While door to door campaigning, the message to him as a candidate was clear. “People want fiscal restraint at City Hall and they aren’t seeing it”.

Armstrong says the two main drivers in the proposed budget are a $1 million increase in garbage and recycling contracts and a $700,000.00 increase in wages and benefits for the City’s 646 employees.

Armstrong is projecting a $555,000.00 surplus in the current year. However, $380,000.00 is merely a delay in payment to GFive Inc., the company demolishing Sarnia General Hospital. Demolition has been delayed by three months so the final payment will happen in 2019.

“I don’t have any disrespect, but I have a job and I eat what I hunt. It’s easy for politicians to spend the money of other people. The previous Council rubber- stamped everything that came before them. Now the time has come to put on the brakes”.

Bradley believes the new Council will be a refreshing change. “Civil servants have been running the City and now is the time for politicians to take it back”. He suggests the new Council needs to send a message to the administration that this is the Council of change.

“The budget will be a test,” says Bradley. “The administration’s view that taxpayers should give their money and the city will spend it has to end”.

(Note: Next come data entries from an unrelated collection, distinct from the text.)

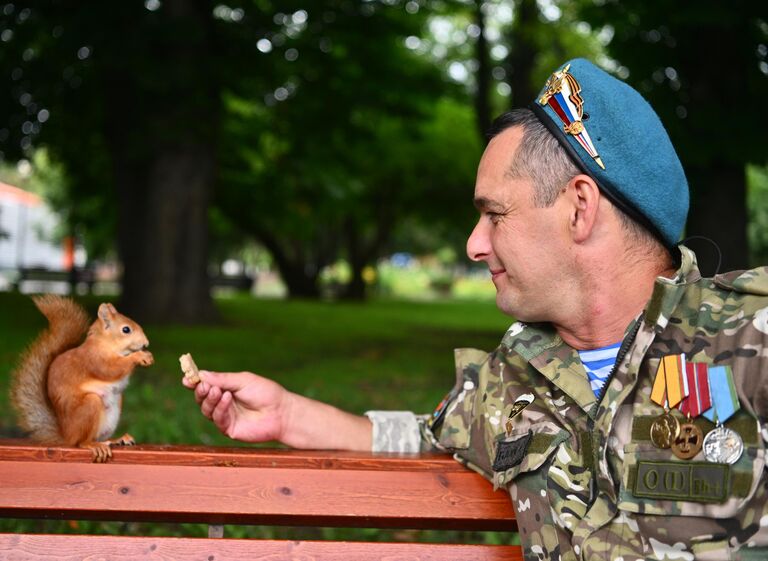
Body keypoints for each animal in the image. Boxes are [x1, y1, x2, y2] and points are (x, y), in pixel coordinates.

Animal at [10, 296, 153, 462]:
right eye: (126, 329)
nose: (146, 343)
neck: (105, 344)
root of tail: (67, 436)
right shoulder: (93, 360)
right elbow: (112, 369)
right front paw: (139, 356)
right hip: (90, 405)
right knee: (81, 442)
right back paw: (93, 445)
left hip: (115, 409)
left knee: (99, 437)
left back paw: (117, 439)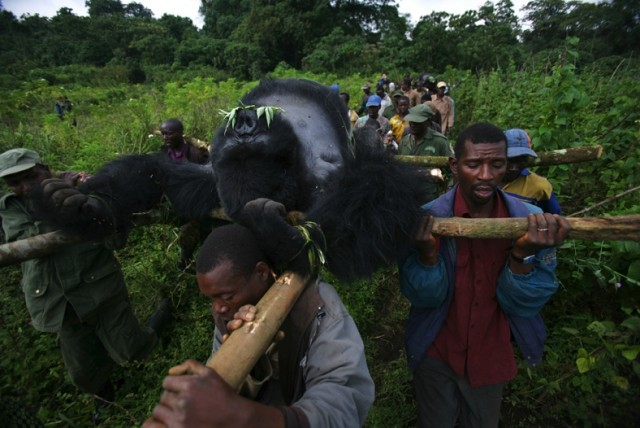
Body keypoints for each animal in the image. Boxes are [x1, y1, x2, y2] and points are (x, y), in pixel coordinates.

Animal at [38, 78, 430, 282]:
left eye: (257, 143)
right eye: (238, 147)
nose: (243, 120)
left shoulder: (324, 171)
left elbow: (373, 196)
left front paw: (288, 240)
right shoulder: (211, 171)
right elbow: (162, 176)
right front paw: (87, 207)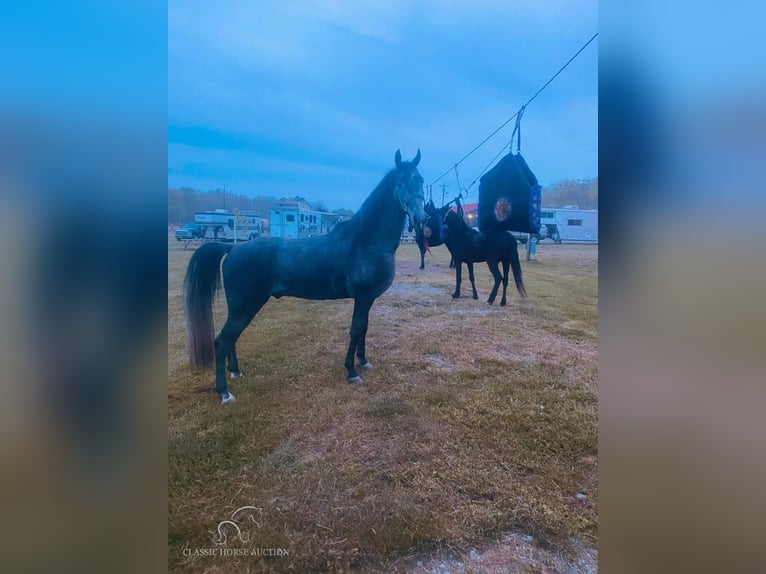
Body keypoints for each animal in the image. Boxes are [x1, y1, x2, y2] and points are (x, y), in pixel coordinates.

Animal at [184, 153, 428, 404]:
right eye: (399, 184)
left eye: (420, 181)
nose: (420, 217)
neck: (365, 242)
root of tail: (232, 249)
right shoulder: (362, 297)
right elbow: (355, 329)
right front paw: (352, 371)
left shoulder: (368, 299)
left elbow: (364, 329)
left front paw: (363, 361)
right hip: (244, 307)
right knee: (223, 341)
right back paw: (224, 392)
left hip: (241, 308)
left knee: (230, 339)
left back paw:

Bradley says he envisions a change in direction. “I want the sanctions against me lifted, the Code of Conduct altered to permit free speech and a financial attrition plan in place to stop indiscriminate hiring of people”.

He also went after finance director Lisa Armstrong’s proposed 10% sewer and water rate increase. “I’d like to fix every sewer and every waterline but it just isn’t practical”.

“The last Council never questioned anything. I suspect this Council will question everything”.